Another administrative measure being considered in TRAIN is the establishment of electronic interconnectivity by the BIR with appropriate government agencies within one year and six months from the effectivity of the law.
We have seen the various efforts of the BIR to establish interconnection with various agencies as early as 2000 by requiring these agencies to provide specific data to them on a regular basis. Examples are the Department of Trade and Industry’s production and sales of manufacturing companies per industry; the Department of Transportation and Communication’s gross receipts of land, sea and air transport firms and revenue of telecommunication/ telephone/telegraph/radio firms per company; Bangko Sentral ng Pilipinas reports on interest and royalty income, profits from foreign exchange transactions, rental of properties of banks and their branches; and Securities and Exchange Commission data on names and addresses of all active registered corporations and partnerships with their financial statements. All departments including Government Owned and Controlled Corporations (GOCCs) are also required to list their contracts with private contractors.

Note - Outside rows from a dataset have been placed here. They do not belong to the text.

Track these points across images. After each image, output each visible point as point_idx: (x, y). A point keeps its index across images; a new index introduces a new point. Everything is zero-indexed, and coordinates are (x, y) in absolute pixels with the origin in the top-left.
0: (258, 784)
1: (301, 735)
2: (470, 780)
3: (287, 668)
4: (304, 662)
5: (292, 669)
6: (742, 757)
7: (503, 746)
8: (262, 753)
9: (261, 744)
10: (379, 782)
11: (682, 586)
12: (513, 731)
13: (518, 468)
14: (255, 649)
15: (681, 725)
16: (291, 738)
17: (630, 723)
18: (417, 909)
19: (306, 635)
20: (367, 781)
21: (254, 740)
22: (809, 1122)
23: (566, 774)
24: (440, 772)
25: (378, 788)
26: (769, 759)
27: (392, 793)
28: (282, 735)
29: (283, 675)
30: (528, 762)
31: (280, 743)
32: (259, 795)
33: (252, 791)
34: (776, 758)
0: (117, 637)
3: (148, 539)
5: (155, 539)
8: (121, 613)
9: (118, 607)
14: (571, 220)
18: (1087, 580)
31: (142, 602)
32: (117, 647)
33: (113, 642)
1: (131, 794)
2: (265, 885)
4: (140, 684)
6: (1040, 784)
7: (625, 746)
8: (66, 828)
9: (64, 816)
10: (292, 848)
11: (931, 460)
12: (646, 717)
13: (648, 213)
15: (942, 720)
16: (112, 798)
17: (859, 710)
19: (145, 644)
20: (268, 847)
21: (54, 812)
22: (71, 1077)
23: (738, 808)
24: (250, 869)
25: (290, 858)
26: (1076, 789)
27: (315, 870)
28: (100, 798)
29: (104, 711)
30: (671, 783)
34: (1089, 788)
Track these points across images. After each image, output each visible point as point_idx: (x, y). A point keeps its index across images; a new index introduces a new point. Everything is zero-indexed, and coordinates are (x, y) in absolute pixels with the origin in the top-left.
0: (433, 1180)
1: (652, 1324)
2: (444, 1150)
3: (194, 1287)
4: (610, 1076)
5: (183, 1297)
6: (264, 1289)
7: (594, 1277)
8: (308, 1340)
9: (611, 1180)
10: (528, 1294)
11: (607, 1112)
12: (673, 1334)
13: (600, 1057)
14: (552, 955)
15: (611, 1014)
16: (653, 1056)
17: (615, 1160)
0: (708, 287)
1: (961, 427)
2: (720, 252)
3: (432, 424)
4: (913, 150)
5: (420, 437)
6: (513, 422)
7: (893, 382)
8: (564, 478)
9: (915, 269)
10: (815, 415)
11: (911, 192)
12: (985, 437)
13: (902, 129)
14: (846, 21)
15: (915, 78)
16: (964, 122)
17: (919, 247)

The proposed electronic interconnectivity with appropriate government agencies will likely speed the gathering and collection of data to enhance revenue generation. The challenge, however, of an efficient tax administration does not depend solely on the interconnection of these agencies but on how the data can be translated into meaningful information that will assist in evaluating non-compliance and utilizing this information to collect tax in the fairest and most efficient way.
The BIR’s Reconciliation of Listing for Enforcement (RELIEF) initiative supports efforts to utilize third-party information through the cross referencing of data sources like the taxpayers’ Summary List of Sales and Purchases and the use of data generated by the Bureau of Customs. These are the current tools of the BIR in detecting non-compliance. With the proposed administrative measure of electronic interconnectivity with government agencies, it is expected that more sophisticated tools will be devised to help increase the level of tax compliance.
The tax reform package has a long way to go. The economic team of the current administration, the House of Representative, various agencies, the private sector and organizations which have toiled to put this TRAIN in motion deserve our highest commendation. But at the end of the day, these reforms may just be a vision if these are not administered and implemented properly and effectively. Good administration and compliance are still the game changers in the process of tax reform.
Farrah Andres-Neagoe is a manager with the Tax Advisory and Compliance division of Punongbayan & Araullo.